**Data extract:**
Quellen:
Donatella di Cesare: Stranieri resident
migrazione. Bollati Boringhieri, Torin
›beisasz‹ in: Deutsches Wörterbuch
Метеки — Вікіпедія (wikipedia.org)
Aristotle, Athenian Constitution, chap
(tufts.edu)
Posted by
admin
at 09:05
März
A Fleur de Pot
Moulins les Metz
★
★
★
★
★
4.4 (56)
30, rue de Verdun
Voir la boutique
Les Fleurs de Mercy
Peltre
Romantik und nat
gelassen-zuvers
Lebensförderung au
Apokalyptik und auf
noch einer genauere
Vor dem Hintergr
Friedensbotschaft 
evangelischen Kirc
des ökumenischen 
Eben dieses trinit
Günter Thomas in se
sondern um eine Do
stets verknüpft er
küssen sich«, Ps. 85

---

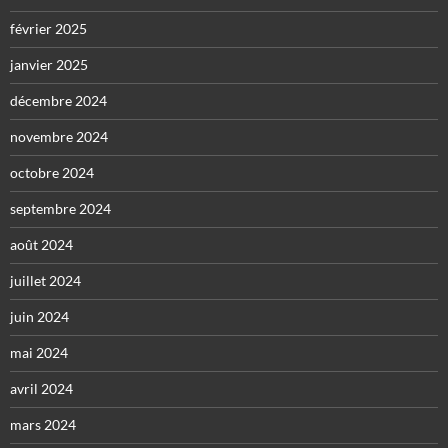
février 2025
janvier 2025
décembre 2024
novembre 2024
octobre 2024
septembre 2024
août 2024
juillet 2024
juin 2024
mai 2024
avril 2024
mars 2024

--

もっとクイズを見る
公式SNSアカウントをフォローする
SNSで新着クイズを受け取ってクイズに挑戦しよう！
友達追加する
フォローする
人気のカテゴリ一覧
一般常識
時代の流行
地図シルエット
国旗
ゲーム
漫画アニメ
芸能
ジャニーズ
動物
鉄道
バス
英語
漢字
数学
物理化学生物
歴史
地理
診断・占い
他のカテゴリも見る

**Task:** Begin at the line that has "in: Deutsches Wörterbuch" in the entries above; stop after the line that has "Vor dem Hintergr". Transcribe exactly those lines and no others.

**Response area:**
›beisasz‹ in: Deutsches Wörterbuch
Метеки — Вікіпедія (wikipedia.org)
Aristotle, Athenian Constitution, chap
(tufts.edu)
Posted by
admin
at 09:05
März
A Fleur de Pot
Moulins les Metz
★
★
★
★
★
4.4 (56)
30, rue de Verdun
Voir la boutique
Les Fleurs de Mercy
Peltre
Romantik und nat
gelassen-zuvers
Lebensförderung au
Apokalyptik und auf
noch einer genauere
Vor dem Hintergr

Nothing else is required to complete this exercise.